AI is starting to affect jobs.
Within three years of going mainstream, AI is now used by more than half of the world’s population, a faster adoption rate than personal computers or the Internet. An estimated 88% of organizations now use AI, and four out of five university students use it.
It’s early days for deployment, and it’s hard to measure AI’s impact on jobs.

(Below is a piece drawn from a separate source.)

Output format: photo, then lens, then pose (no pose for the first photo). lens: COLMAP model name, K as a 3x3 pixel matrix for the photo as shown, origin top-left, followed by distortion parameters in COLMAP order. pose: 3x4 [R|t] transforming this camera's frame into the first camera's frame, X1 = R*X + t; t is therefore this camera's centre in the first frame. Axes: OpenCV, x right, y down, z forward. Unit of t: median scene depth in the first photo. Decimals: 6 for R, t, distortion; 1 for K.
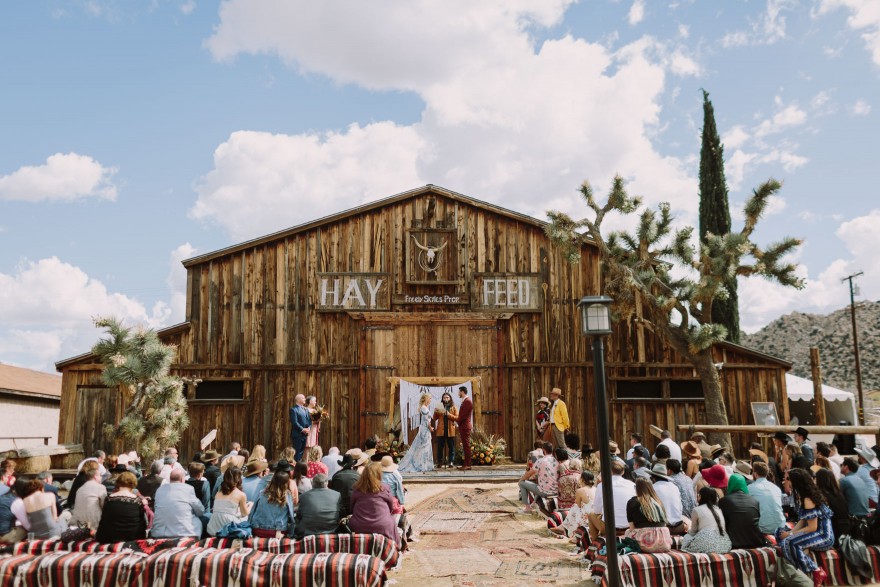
lens RADIAL K [[836.2, 0, 431.0], [0, 836.2, 283.9], [0, 0, 1]] dist [0.004174, 0.000000]
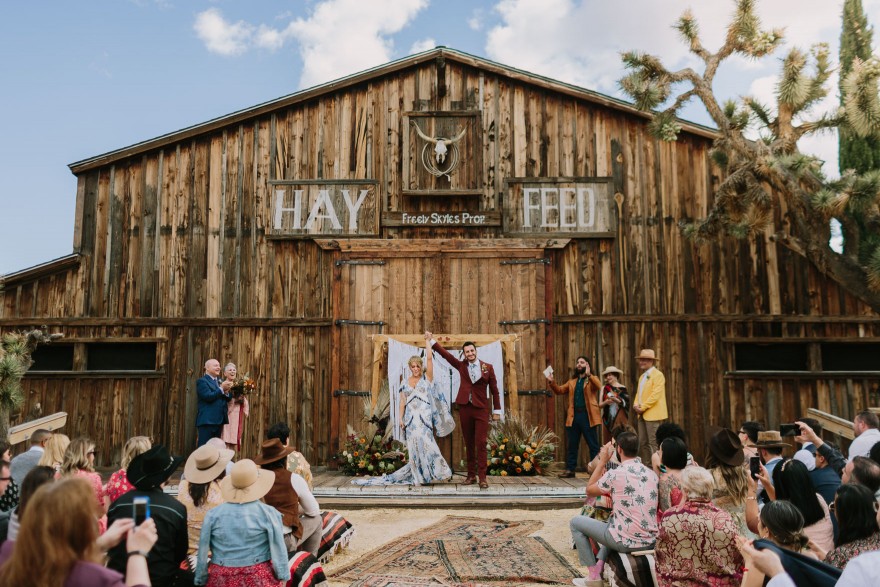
lens RADIAL K [[890.2, 0, 425.7], [0, 890.2, 282.9], [0, 0, 1]] dist [0.012624, 0.000000]
pose [[0.997095, -0.005711, -0.075948, 0.039997], [0.006367, 0.999944, 0.008398, 0.062756], [0.075896, -0.008857, 0.997076, 0.309313]]
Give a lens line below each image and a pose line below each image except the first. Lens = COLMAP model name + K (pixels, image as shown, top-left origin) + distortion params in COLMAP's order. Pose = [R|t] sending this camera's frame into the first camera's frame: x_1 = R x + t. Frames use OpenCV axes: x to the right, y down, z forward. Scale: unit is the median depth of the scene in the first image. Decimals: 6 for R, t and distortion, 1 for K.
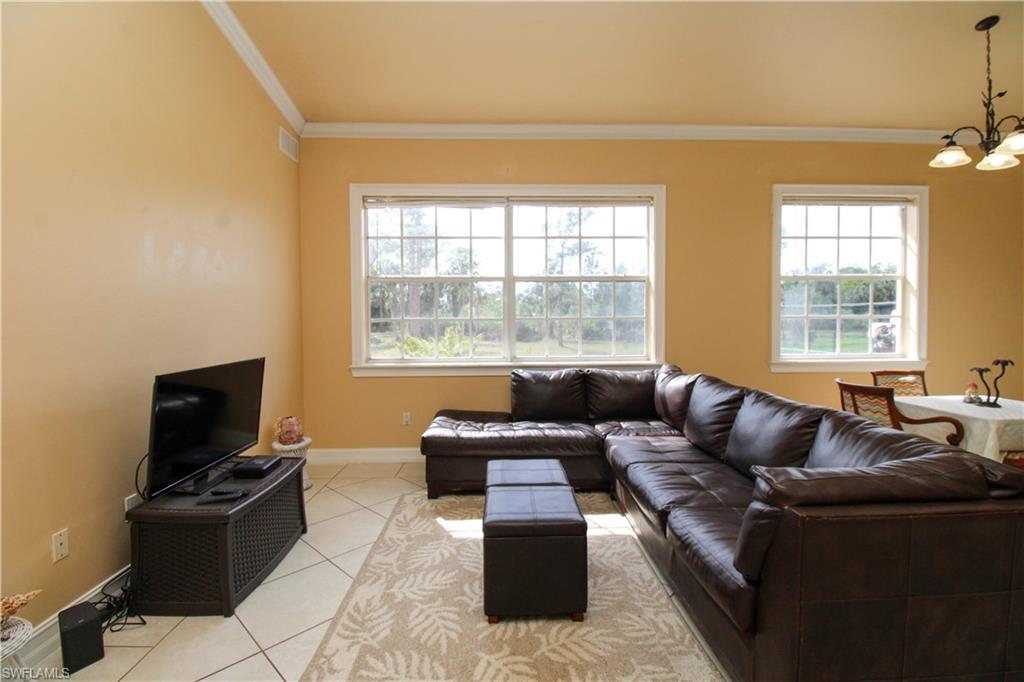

Still, some studies show that AI is starting to influence young workers in certain professions. As of 2025 study According to Stanford economists, employment for software developers between the ages of 22 and 25 is set to decline by nearly 20 percent from 2022. The decline can’t be blamed on AI alone, as broader economic conditions may be to blame, but AI seems to be playing a role.

Employers say jobs may continue to tighten. According to McKinsey & Company’s 2025 survey, one-third of organizations expect AI to reduce their workforce in the coming year, particularly in service and supply chain operations and software engineering. AI is increasing productivity by 14%. Customer service and in 26 percent Software developmentaccording to research presented by Index, but such benefits are not seen in tasks that require more judgment. Overall, it is still too early to understand the large economic impact of AI.
People have complex feelings about AI.
Around the world, people feel both optimistic and worried about AI: 59% think it will provide more benefits than drawbacks, while 52% say it makes them nervous, according to the Ipsos survey cited in the index.
In particular, experts and the public see the future of AI very differently, according to a Pew survey. The biggest difference is around the future of work: while 73% of experts believe AI will have a positive impact on the way people work, only 23% of the American public thinks so. Experts are also more optimistic than the public about AI’s impact on education and medical care, but they agree that AI will harm elections and personal relationships.

According to another Ipsos survey, of all countries surveyed, Americans trust their government the least to adequately regulate AI. More Americans worry that federal AI regulation won’t go far than worry that it will go too far.
Governments are struggling to regulate AI.
Governments around the world are struggling to regulate AI, but there have been some modest successes in the past year. The first prohibitions of the EU AI Act, which ban the use of AI in predictive policing and emotion recognition., had an effect. Japan, South Korea, and Italy also passed national AI laws. Meanwhile, the U.S. federal government moved toward deregulation, with President Trump issuing an executive order seeking to handcuff states from regulating AI.
Despite this federal action, state legislatures in the US passed a record 150 AI-related bills. California passed landmark legislation, including SB 53, that mandated security disclosures and whistleblower protections for developers of AI models. New York passed the RAISE Act, which requires AI companies to publish security protocols and report critical security incidents.

But for all the legislative activity, Gill says, regulation is lagging behind technology because we don’t really understand how it works. “Governments are wary of regulating AI because … we don’t understand a lot of things very well,” she says. “We don’t have a good handle on these systems.”